Israelischer Abgeordneter: Zeit für den Bau des dritten Tempels!

„Wer auch immer Israel repräsentiert, kann nicht vom Schöpfer losgelöst sein. Wir alle erwarten die Erlösung“

von Israel Heute Redaktion | | Themen: Jerusalem
Foto: Aharon Krohn/Flash90

 

Ein Mitglied der Knesset hat den Wunsch geäußert, dass Juden nicht nur in der Lage sein sollten, den Tempelberg in Jerusalem frei zu besuchen und ihren Glauben auszudrücken, sondern dass der Dritte Tempel auch „in unseren Tagen“ gebaut werden sollte.

Nissim Vaturi steht auf der Liste der Likud-Kandidaten auf Platz 40, was bedeutet, dass er es bei der letzten nationalen Wahl nicht in die Knesset geschafft hat.

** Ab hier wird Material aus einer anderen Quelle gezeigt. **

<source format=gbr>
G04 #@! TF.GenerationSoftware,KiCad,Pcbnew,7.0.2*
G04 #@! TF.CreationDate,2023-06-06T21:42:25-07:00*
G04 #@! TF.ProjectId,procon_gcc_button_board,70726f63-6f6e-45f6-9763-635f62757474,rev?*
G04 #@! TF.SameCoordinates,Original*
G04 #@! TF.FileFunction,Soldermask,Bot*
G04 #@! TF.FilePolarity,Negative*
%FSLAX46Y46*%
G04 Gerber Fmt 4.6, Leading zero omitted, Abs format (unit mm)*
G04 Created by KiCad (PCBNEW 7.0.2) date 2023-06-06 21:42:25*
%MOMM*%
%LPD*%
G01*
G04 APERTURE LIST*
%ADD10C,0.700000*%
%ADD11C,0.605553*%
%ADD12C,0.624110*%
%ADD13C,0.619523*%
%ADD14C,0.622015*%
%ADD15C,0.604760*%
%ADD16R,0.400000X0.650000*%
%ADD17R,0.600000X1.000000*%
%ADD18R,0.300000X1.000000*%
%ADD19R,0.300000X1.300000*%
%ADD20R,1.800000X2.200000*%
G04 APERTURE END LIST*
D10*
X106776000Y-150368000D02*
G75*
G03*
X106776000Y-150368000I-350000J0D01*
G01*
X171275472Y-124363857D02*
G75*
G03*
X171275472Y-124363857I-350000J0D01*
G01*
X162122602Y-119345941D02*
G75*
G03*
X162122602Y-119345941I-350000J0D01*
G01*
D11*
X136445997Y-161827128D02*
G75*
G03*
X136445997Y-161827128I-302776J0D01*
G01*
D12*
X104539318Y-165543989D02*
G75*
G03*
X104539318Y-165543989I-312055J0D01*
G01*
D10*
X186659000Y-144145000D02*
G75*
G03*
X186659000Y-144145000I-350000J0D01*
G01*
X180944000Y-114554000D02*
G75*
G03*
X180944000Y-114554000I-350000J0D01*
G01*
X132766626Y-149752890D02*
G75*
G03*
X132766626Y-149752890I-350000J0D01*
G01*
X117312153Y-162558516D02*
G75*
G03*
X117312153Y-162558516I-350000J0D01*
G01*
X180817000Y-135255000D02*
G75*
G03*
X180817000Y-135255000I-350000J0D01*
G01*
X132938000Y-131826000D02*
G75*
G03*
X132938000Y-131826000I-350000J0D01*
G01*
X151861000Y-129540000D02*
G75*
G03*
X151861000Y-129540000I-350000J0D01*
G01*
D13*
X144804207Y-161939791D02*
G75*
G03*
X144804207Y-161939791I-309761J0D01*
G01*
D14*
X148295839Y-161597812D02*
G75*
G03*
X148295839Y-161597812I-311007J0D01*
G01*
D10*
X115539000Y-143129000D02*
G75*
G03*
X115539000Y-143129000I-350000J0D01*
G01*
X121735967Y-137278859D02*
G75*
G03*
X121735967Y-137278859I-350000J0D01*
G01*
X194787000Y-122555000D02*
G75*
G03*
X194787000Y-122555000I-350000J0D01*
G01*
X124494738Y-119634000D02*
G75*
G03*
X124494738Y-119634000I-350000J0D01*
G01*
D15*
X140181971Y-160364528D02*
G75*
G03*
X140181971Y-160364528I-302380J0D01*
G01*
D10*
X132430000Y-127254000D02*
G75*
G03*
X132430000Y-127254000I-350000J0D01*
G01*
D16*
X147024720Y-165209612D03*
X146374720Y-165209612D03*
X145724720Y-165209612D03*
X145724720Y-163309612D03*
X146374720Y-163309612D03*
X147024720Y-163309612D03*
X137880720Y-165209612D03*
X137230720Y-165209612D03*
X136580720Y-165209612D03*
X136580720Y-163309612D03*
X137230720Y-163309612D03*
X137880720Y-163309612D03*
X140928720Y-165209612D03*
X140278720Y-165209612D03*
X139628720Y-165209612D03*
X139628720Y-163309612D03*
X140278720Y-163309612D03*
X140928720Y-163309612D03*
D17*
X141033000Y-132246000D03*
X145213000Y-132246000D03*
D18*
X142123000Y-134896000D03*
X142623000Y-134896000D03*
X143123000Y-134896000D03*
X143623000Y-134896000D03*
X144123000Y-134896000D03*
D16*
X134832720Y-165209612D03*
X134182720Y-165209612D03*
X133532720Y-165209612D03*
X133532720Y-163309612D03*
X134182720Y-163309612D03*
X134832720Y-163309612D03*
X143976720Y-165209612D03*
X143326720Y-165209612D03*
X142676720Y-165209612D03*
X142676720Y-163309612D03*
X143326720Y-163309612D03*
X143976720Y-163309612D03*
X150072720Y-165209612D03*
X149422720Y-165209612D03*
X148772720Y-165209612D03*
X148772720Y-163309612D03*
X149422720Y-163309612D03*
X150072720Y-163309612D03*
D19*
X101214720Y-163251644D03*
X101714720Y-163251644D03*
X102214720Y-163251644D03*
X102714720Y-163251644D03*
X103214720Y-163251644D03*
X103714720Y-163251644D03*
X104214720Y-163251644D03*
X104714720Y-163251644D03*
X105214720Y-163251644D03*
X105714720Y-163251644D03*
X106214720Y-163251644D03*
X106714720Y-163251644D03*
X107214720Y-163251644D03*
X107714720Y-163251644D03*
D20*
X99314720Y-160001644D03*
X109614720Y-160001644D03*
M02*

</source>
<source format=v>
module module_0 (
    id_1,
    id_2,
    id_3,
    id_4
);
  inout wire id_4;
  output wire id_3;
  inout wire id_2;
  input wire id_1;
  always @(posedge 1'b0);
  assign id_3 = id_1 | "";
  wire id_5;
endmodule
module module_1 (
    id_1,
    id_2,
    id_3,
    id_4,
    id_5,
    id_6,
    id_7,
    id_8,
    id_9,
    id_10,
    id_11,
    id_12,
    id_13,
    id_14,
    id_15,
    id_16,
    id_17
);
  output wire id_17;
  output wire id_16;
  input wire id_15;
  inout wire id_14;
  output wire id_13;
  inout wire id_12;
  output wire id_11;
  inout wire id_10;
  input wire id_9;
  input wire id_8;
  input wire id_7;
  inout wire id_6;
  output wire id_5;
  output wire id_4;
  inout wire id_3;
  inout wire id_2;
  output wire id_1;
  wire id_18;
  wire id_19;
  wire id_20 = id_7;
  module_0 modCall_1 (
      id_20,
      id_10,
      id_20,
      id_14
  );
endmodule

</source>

Aber da mehrere Knessetmitglieder der Likud vor kurzem die Partei vor den kommenden Wahlen verlassen haben, rücken Vaturi und einige andere jetzt auf und bekommen somit die Chance, als Gesetzgeber zu fungieren, wenn auch nur für ein paar Monate.

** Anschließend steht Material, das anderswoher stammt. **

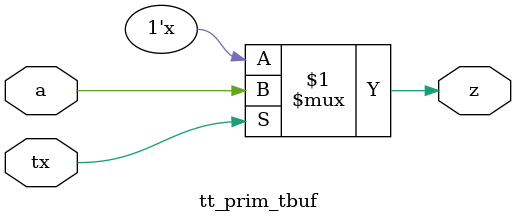
<source format=v>

/*
 * tt_prim_tbuf.v
 *
 * TT Primitive
 * Tristate buffer, polarity variable ... see tt_prim_tbuf_pol
 *
 * Copyright (c) 2023 Sylvain Munaut <tnt@246tNt.com>
 * SPDX-License-Identifier: Apache-2.0
 */

`default_nettype none

module tt_prim_tbuf #(
	parameter integer HIGH_DRIVE = 0
)(
	input  wire a,
	input  wire tx,
	output wire z
);

	assign z = tx ? a : 1'bz;

endmodule // tt_prim_tbuf

</source>
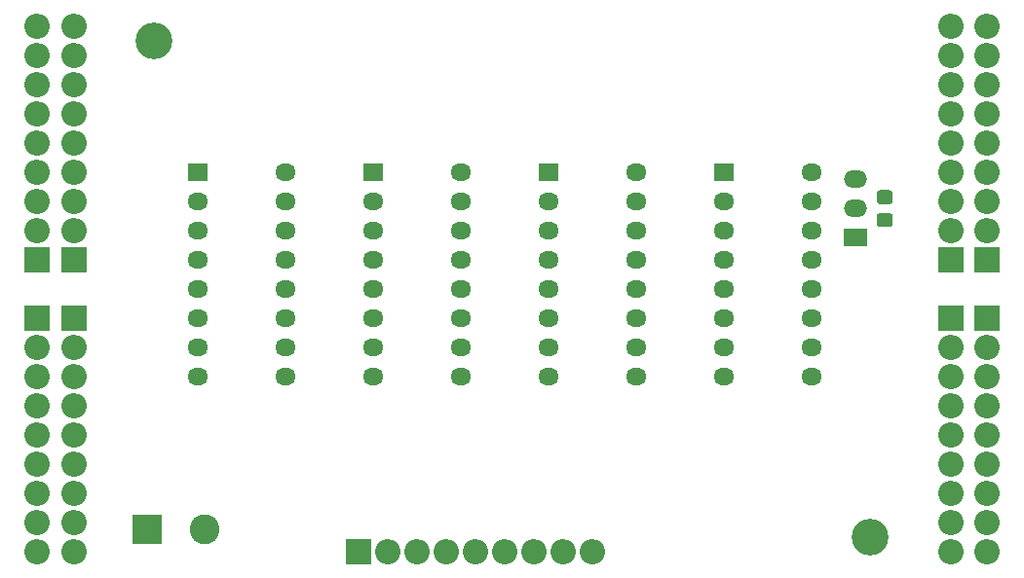
<source format=gbr>
%TF.GenerationSoftware,KiCad,Pcbnew,(5.1.8)-1*%
%TF.CreationDate,2022-10-09T15:02:05+03:00*%
%TF.ProjectId,MUX4x1,4d555834-7831-42e6-9b69-6361645f7063,rev?*%
%TF.SameCoordinates,Original*%
%TF.FileFunction,Soldermask,Bot*%
%TF.FilePolarity,Negative*%
%FSLAX46Y46*%
G04 Gerber Fmt 4.6, Leading zero omitted, Abs format (unit mm)*
G04 Created by KiCad (PCBNEW (5.1.8)-1) date 2022-10-09 15:02:05*
%MOMM*%
%LPD*%
G01*
G04 APERTURE LIST*
%ADD10O,2.200000X2.200000*%
%ADD11R,2.200000X2.200000*%
%ADD12O,1.800000X1.500000*%
%ADD13R,1.800000X1.500000*%
%ADD14O,2.000000X1.500000*%
%ADD15R,2.000000X1.500000*%
%ADD16C,3.200000*%
%ADD17R,2.600000X2.600000*%
%ADD18C,2.600000*%
G04 APERTURE END LIST*
D10*
%TO.C,J11*%
X156210000Y-60960000D03*
X156210000Y-63500000D03*
X156210000Y-66040000D03*
X156210000Y-68580000D03*
X156210000Y-71120000D03*
X156210000Y-73660000D03*
X156210000Y-76200000D03*
X156210000Y-78740000D03*
D11*
X156210000Y-81280000D03*
%TD*%
D10*
%TO.C,J10*%
X73660000Y-60960000D03*
X73660000Y-63500000D03*
X73660000Y-66040000D03*
X73660000Y-68580000D03*
X73660000Y-71120000D03*
X73660000Y-73660000D03*
X73660000Y-76200000D03*
X73660000Y-78740000D03*
D11*
X73660000Y-81280000D03*
%TD*%
D10*
%TO.C,J9*%
X156210000Y-106680000D03*
X156210000Y-104140000D03*
X156210000Y-101600000D03*
X156210000Y-99060000D03*
X156210000Y-96520000D03*
X156210000Y-93980000D03*
X156210000Y-91440000D03*
X156210000Y-88900000D03*
D11*
X156210000Y-86360000D03*
%TD*%
D10*
%TO.C,J8*%
X73660000Y-106680000D03*
X73660000Y-104140000D03*
X73660000Y-101600000D03*
X73660000Y-99060000D03*
X73660000Y-96520000D03*
X73660000Y-93980000D03*
X73660000Y-91440000D03*
X73660000Y-88900000D03*
D11*
X73660000Y-86360000D03*
%TD*%
D12*
%TO.C,U2*%
X110490000Y-73660000D03*
X102870000Y-91440000D03*
X110490000Y-76200000D03*
X102870000Y-88900000D03*
X110490000Y-78740000D03*
X102870000Y-86360000D03*
X110490000Y-81280000D03*
X102870000Y-83820000D03*
X110490000Y-83820000D03*
X102870000Y-81280000D03*
X110490000Y-86360000D03*
X102870000Y-78740000D03*
X110490000Y-88900000D03*
X102870000Y-76200000D03*
X110490000Y-91440000D03*
D13*
X102870000Y-73660000D03*
%TD*%
%TO.C,R1*%
G36*
G01*
X146869999Y-77235000D02*
X147770001Y-77235000D01*
G75*
G02*
X148020000Y-77484999I0J-249999D01*
G01*
X148020000Y-78185001D01*
G75*
G02*
X147770001Y-78435000I-249999J0D01*
G01*
X146869999Y-78435000D01*
G75*
G02*
X146620000Y-78185001I0J249999D01*
G01*
X146620000Y-77484999D01*
G75*
G02*
X146869999Y-77235000I249999J0D01*
G01*
G37*
G36*
G01*
X146869999Y-75235000D02*
X147770001Y-75235000D01*
G75*
G02*
X148020000Y-75484999I0J-249999D01*
G01*
X148020000Y-76185001D01*
G75*
G02*
X147770001Y-76435000I-249999J0D01*
G01*
X146869999Y-76435000D01*
G75*
G02*
X146620000Y-76185001I0J249999D01*
G01*
X146620000Y-75484999D01*
G75*
G02*
X146869999Y-75235000I249999J0D01*
G01*
G37*
%TD*%
D14*
%TO.C,J7*%
X144780000Y-74295000D03*
X144780000Y-76835000D03*
D15*
X144780000Y-79375000D03*
%TD*%
D16*
%TO.C,H1*%
X83820000Y-62230000D03*
%TD*%
%TO.C,H2*%
X146050000Y-105410000D03*
%TD*%
D17*
%TO.C,J1*%
X83185000Y-104775000D03*
D18*
X88185000Y-104775000D03*
%TD*%
D11*
%TO.C,J2*%
X76835000Y-86360000D03*
D10*
X76835000Y-88900000D03*
X76835000Y-91440000D03*
X76835000Y-93980000D03*
X76835000Y-96520000D03*
X76835000Y-99060000D03*
X76835000Y-101600000D03*
X76835000Y-104140000D03*
X76835000Y-106680000D03*
%TD*%
%TO.C,J3*%
X153035000Y-106680000D03*
X153035000Y-104140000D03*
X153035000Y-101600000D03*
X153035000Y-99060000D03*
X153035000Y-96520000D03*
X153035000Y-93980000D03*
X153035000Y-91440000D03*
X153035000Y-88900000D03*
D11*
X153035000Y-86360000D03*
%TD*%
%TO.C,J4*%
X76835000Y-81280000D03*
D10*
X76835000Y-78740000D03*
X76835000Y-76200000D03*
X76835000Y-73660000D03*
X76835000Y-71120000D03*
X76835000Y-68580000D03*
X76835000Y-66040000D03*
X76835000Y-63500000D03*
X76835000Y-60960000D03*
%TD*%
%TO.C,J5*%
X153035000Y-60960000D03*
X153035000Y-63500000D03*
X153035000Y-66040000D03*
X153035000Y-68580000D03*
X153035000Y-71120000D03*
X153035000Y-73660000D03*
X153035000Y-76200000D03*
X153035000Y-78740000D03*
D11*
X153035000Y-81280000D03*
%TD*%
%TO.C,J6*%
X101600000Y-106680000D03*
D10*
X104140000Y-106680000D03*
X106680000Y-106680000D03*
X109220000Y-106680000D03*
X111760000Y-106680000D03*
X114300000Y-106680000D03*
X116840000Y-106680000D03*
X119380000Y-106680000D03*
X121920000Y-106680000D03*
%TD*%
D13*
%TO.C,U1*%
X87630000Y-73660000D03*
D12*
X95250000Y-91440000D03*
X87630000Y-76200000D03*
X95250000Y-88900000D03*
X87630000Y-78740000D03*
X95250000Y-86360000D03*
X87630000Y-81280000D03*
X95250000Y-83820000D03*
X87630000Y-83820000D03*
X95250000Y-81280000D03*
X87630000Y-86360000D03*
X95250000Y-78740000D03*
X87630000Y-88900000D03*
X95250000Y-76200000D03*
X87630000Y-91440000D03*
X95250000Y-73660000D03*
%TD*%
D13*
%TO.C,U3*%
X118110000Y-73660000D03*
D12*
X125730000Y-91440000D03*
X118110000Y-76200000D03*
X125730000Y-88900000D03*
X118110000Y-78740000D03*
X125730000Y-86360000D03*
X118110000Y-81280000D03*
X125730000Y-83820000D03*
X118110000Y-83820000D03*
X125730000Y-81280000D03*
X118110000Y-86360000D03*
X125730000Y-78740000D03*
X118110000Y-88900000D03*
X125730000Y-76200000D03*
X118110000Y-91440000D03*
X125730000Y-73660000D03*
%TD*%
%TO.C,U4*%
X140970000Y-73660000D03*
X133350000Y-91440000D03*
X140970000Y-76200000D03*
X133350000Y-88900000D03*
X140970000Y-78740000D03*
X133350000Y-86360000D03*
X140970000Y-81280000D03*
X133350000Y-83820000D03*
X140970000Y-83820000D03*
X133350000Y-81280000D03*
X140970000Y-86360000D03*
X133350000Y-78740000D03*
X140970000Y-88900000D03*
X133350000Y-76200000D03*
X140970000Y-91440000D03*
D13*
X133350000Y-73660000D03*
%TD*%
M02*

</source>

Als eine seiner ersten Amtshandlungen nach seiner Vereidigung begab sich Vaturi auf den Tempelberg. Als religiöser Jude, er wohnt auf den Golanhöhen, war es Vaturis erster Besuch an der heiligsten Stätte des Judentums überhaupt.

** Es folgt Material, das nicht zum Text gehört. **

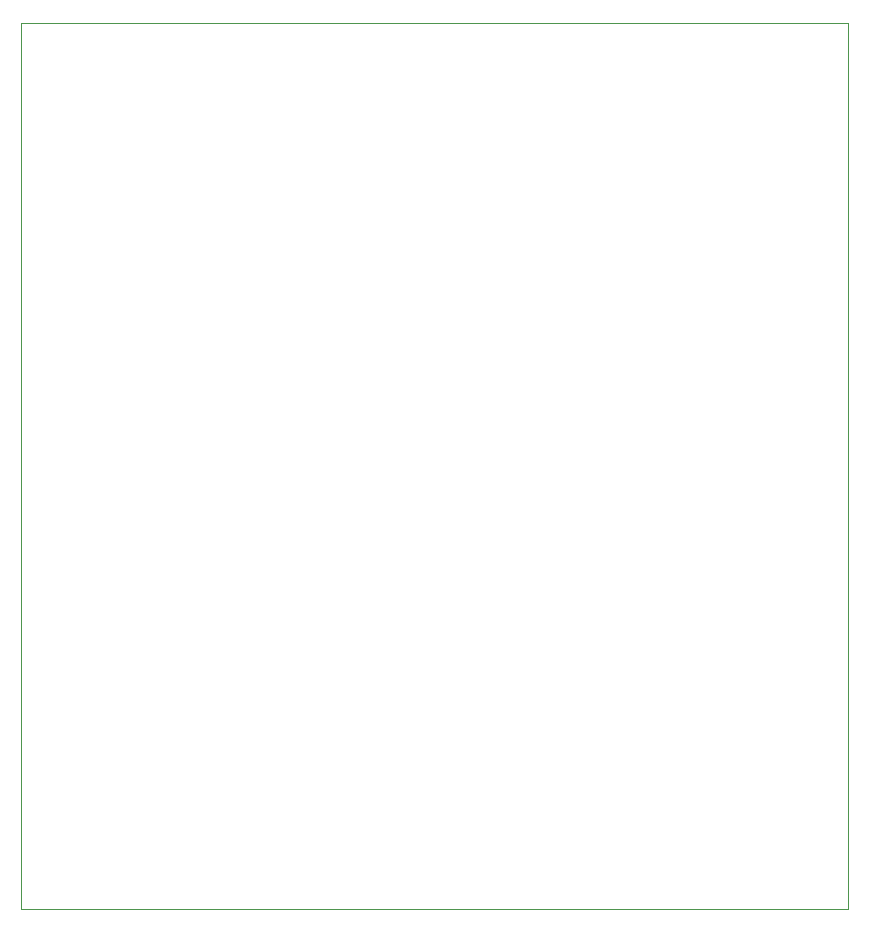
<source format=gbr>
%TF.GenerationSoftware,KiCad,Pcbnew,9.0.0*%
%TF.CreationDate,2025-03-04T12:47:50-05:00*%
%TF.ProjectId,TermoINteligente,5465726d-6f49-44e7-9465-6c6967656e74,rev?*%
%TF.SameCoordinates,Original*%
%TF.FileFunction,Profile,NP*%
%FSLAX46Y46*%
G04 Gerber Fmt 4.6, Leading zero omitted, Abs format (unit mm)*
G04 Created by KiCad (PCBNEW 9.0.0) date 2025-03-04 12:47:50*
%MOMM*%
%LPD*%
G01*
G04 APERTURE LIST*
%TA.AperFunction,Profile*%
%ADD10C,0.050000*%
%TD*%
G04 APERTURE END LIST*
D10*
X120000000Y-62000000D02*
X190000000Y-62000000D01*
X190000000Y-137000000D01*
X120000000Y-137000000D01*
X120000000Y-62000000D01*
M02*

</source>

Während seines Besuches auf dem Tempelberg sagte er einer Organisation, die sich für den Bau des Dritten Tempels einsetzt, dass „jeder, der Israel repräsentiert, nicht vom Schöpfer losgelöst sein kann. Wir alle erwarten die Erlösung.“ Vaturi rezitierte dann offen das traditionelle jüdische Gebet, in dem es heißt: „Mögen wir es verdienen, diesen Ort zu erlösen, damit die Schechina (heilige Gegenwart) dort wohnen kann, und den Heiligen Tempel schnell und in unseren Tagen zu bauen.“

Juden ist es in der Regel verboten, ein Gebet auf dem Tempelberg zu verrichten. Die anwesenden Polizisten haben Vaturi jedoch nicht am Beten gehindert.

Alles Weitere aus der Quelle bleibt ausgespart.